### Stored data
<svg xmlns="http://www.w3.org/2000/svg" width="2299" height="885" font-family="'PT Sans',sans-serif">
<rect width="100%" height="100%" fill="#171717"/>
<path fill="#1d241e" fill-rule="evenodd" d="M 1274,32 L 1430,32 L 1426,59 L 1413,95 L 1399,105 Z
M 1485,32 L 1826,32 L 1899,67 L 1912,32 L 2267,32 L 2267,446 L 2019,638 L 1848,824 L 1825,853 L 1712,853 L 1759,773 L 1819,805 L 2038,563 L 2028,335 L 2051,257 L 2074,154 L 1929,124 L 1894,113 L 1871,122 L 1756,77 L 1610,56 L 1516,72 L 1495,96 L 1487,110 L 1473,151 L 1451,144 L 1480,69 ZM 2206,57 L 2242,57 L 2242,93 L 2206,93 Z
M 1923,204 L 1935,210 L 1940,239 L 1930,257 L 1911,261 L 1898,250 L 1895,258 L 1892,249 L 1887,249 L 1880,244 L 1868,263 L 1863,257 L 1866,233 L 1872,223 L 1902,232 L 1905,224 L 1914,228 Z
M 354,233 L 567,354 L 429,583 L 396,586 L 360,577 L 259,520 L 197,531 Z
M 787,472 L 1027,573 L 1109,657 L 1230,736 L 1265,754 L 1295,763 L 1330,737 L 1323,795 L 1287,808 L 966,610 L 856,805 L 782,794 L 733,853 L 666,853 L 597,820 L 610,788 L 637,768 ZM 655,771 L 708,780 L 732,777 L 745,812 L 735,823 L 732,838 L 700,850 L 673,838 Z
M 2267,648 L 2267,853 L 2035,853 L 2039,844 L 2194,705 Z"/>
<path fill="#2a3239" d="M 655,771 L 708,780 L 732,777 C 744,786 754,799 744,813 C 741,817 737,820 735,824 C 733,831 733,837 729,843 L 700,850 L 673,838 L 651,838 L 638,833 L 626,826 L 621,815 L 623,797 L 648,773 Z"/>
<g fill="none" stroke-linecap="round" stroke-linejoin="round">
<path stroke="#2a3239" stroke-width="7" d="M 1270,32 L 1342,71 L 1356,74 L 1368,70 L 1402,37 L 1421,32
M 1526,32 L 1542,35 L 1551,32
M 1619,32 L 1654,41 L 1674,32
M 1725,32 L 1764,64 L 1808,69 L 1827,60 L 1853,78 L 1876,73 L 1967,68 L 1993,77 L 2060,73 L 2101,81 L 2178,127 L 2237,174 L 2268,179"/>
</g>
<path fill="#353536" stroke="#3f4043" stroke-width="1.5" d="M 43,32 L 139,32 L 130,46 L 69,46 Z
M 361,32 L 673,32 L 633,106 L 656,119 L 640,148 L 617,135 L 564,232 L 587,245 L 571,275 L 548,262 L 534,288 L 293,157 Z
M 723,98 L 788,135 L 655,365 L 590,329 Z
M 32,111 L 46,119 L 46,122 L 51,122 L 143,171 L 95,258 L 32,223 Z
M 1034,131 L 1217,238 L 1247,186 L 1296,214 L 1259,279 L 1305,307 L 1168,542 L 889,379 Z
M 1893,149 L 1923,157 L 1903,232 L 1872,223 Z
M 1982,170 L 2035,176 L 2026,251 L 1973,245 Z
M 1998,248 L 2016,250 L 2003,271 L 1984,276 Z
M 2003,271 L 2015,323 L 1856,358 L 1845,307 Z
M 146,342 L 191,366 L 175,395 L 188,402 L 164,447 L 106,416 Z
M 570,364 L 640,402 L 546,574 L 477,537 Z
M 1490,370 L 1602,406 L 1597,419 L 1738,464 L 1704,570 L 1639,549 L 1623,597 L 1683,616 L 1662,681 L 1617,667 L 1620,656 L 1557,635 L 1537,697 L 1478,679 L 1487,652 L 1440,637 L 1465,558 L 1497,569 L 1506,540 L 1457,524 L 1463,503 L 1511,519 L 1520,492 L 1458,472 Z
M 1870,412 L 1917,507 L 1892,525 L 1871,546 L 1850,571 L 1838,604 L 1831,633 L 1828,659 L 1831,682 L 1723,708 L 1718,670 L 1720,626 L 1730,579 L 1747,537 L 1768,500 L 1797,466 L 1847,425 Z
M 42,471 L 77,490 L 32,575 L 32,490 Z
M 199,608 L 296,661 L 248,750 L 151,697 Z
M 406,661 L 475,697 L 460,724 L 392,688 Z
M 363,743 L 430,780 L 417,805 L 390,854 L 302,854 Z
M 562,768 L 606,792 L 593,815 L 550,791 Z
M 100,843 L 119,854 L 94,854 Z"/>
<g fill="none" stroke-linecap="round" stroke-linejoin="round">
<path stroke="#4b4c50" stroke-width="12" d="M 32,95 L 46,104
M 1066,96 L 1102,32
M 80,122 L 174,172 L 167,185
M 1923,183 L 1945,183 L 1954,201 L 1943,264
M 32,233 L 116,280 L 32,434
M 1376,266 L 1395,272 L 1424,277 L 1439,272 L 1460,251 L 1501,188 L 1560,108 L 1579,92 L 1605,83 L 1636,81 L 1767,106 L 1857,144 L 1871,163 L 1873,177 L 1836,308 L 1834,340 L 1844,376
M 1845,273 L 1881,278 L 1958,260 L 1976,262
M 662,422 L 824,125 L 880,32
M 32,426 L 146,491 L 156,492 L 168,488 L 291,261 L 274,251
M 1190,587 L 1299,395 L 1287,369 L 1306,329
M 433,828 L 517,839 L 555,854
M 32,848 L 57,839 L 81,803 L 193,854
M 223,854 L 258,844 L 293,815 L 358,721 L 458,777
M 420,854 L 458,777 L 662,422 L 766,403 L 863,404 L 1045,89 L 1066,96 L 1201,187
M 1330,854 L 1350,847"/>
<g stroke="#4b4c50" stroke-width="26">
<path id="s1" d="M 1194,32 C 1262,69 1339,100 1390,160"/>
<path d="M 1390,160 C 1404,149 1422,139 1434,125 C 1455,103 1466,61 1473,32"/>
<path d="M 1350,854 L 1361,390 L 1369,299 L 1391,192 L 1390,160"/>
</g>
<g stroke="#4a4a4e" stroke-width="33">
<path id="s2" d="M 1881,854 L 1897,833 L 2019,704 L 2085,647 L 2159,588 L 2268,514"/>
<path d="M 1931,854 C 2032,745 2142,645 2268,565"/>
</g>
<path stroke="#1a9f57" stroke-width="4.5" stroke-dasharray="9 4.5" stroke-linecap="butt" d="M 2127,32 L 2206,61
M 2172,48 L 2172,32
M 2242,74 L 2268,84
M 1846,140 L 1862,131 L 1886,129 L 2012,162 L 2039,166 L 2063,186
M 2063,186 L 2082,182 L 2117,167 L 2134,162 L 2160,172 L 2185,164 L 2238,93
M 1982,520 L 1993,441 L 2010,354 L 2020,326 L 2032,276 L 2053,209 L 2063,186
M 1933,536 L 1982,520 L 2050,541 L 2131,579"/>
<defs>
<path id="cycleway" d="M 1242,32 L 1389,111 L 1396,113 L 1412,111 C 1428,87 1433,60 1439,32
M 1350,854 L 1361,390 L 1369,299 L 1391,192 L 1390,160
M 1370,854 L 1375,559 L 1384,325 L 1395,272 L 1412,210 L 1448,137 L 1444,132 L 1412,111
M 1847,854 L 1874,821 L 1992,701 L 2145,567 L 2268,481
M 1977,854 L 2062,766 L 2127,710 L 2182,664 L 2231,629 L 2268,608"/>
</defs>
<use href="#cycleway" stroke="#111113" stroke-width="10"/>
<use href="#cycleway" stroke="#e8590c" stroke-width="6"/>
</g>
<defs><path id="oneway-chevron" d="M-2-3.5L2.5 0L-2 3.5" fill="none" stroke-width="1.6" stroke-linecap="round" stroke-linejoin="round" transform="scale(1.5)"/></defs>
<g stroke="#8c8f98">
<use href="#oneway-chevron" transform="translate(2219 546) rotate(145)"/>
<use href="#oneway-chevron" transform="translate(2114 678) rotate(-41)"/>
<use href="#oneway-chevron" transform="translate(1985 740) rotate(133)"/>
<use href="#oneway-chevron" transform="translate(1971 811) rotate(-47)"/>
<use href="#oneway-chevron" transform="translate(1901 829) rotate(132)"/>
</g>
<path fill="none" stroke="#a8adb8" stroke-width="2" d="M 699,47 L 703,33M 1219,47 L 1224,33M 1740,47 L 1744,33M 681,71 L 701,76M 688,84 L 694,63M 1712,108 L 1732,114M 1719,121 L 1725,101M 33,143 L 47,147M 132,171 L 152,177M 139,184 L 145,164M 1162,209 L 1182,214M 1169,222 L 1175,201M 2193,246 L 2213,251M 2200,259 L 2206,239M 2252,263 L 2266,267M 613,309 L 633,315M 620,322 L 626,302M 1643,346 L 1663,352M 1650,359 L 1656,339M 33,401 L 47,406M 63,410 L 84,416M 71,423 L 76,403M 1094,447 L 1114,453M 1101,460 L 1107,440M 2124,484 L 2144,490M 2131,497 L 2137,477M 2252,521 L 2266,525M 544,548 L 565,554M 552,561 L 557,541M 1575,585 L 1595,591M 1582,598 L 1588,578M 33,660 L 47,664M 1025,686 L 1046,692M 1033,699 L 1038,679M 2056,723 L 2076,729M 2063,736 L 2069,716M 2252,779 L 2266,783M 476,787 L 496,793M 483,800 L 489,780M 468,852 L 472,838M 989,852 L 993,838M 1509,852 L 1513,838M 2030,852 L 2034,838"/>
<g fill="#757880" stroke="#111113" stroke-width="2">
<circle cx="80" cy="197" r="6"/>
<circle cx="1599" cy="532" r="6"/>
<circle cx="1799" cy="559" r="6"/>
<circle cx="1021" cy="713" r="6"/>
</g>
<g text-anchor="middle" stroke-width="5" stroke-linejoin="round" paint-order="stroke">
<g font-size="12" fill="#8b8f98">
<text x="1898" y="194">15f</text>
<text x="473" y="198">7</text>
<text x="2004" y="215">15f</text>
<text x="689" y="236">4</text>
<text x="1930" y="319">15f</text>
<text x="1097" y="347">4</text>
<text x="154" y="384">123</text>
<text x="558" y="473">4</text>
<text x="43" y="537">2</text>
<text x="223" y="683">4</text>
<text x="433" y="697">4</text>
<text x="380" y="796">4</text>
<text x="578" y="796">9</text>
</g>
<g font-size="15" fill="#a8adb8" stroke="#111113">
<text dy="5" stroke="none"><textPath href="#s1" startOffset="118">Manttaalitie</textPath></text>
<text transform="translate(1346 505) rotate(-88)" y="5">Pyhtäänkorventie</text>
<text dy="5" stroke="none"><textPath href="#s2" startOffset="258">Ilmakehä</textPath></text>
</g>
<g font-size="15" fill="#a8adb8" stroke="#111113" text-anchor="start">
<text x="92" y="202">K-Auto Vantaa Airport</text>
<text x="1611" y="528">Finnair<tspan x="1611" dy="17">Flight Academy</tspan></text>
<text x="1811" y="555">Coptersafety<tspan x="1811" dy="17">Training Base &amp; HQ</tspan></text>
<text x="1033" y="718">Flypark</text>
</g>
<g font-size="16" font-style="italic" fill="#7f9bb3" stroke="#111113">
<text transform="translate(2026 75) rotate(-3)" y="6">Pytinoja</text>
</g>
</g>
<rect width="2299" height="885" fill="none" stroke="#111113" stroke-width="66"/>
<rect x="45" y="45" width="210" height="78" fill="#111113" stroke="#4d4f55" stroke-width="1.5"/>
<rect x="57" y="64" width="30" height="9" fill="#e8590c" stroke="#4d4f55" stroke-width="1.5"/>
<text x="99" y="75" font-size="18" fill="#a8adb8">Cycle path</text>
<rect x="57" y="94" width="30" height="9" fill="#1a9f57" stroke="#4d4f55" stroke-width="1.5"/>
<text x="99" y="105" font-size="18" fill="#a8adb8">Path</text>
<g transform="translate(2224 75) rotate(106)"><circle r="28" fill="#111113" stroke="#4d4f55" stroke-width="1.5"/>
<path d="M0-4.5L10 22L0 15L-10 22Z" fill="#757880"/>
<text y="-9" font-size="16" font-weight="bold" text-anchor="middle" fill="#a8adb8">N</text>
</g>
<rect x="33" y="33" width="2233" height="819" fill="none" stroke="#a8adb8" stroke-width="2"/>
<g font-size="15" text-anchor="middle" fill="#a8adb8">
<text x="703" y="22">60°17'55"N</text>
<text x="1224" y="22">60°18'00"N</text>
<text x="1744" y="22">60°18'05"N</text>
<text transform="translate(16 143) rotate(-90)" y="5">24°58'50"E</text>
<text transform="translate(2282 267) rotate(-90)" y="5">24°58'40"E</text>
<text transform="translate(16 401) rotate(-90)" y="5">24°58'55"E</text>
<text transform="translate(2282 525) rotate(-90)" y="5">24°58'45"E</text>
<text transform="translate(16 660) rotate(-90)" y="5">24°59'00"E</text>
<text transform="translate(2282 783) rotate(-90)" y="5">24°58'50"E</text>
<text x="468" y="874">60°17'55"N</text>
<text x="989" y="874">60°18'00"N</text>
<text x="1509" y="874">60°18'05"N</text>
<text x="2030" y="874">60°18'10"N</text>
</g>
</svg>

...

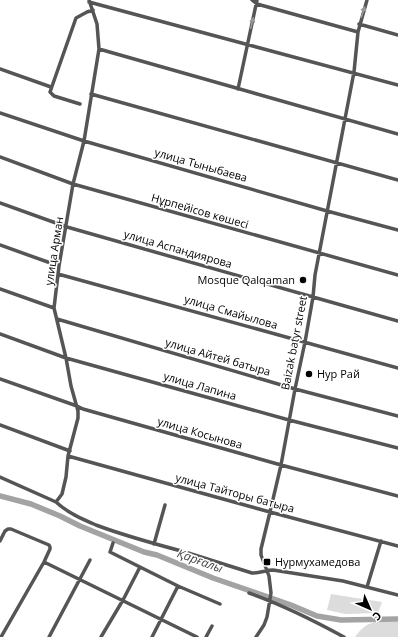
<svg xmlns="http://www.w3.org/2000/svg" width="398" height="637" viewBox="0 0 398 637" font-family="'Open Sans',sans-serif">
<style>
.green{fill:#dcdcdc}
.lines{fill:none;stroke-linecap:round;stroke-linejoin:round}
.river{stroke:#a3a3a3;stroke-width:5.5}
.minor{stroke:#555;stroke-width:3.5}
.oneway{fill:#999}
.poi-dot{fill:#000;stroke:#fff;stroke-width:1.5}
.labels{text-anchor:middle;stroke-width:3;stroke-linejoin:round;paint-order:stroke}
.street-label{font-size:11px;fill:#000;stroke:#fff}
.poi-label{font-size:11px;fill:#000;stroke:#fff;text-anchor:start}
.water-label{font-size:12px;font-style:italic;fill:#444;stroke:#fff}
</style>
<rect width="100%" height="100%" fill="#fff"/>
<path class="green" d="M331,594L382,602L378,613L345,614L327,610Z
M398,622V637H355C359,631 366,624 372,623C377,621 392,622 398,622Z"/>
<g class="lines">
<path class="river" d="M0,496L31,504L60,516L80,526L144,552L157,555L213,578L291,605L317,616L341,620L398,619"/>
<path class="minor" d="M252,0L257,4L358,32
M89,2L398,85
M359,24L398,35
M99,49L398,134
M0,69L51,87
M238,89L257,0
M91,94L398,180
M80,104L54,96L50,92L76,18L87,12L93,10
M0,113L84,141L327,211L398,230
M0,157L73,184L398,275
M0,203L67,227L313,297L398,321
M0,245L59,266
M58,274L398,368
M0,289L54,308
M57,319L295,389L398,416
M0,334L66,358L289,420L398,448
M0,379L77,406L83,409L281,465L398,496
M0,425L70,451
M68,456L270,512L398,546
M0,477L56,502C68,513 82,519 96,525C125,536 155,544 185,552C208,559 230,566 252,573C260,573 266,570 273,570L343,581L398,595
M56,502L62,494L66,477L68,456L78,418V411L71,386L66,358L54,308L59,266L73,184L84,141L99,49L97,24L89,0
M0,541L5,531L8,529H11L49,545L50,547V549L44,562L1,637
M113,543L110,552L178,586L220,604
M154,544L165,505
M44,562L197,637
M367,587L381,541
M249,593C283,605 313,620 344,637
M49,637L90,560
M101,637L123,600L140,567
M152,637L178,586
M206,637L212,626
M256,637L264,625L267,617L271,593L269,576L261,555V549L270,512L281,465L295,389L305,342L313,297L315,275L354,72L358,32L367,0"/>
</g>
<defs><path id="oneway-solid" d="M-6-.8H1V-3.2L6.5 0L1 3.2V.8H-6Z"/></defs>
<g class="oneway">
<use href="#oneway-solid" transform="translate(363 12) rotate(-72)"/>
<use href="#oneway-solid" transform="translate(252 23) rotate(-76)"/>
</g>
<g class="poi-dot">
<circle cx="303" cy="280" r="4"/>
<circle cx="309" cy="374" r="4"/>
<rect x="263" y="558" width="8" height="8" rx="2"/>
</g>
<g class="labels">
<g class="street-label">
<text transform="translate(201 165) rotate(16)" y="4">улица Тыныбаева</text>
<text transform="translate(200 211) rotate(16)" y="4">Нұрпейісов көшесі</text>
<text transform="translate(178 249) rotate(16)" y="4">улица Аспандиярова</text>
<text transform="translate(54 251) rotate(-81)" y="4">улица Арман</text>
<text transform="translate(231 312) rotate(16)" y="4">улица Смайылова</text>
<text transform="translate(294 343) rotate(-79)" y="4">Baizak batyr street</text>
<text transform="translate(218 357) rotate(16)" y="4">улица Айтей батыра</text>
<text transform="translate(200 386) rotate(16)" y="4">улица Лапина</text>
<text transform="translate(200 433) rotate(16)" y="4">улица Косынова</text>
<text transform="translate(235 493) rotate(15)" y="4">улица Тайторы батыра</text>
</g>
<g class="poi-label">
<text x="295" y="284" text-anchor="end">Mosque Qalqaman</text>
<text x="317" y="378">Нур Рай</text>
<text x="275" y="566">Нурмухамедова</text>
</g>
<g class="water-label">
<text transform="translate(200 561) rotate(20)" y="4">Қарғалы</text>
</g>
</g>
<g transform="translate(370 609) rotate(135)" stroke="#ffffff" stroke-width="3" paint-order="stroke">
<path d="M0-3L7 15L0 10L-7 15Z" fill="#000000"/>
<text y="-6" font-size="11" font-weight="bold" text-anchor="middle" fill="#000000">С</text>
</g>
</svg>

### Assignment
Some of the data mentions "lines". Copy every line where it does.

### Answer box
.lines{fill:none;stroke-linecap:round;stroke-linejoin:round}
<g class="lines">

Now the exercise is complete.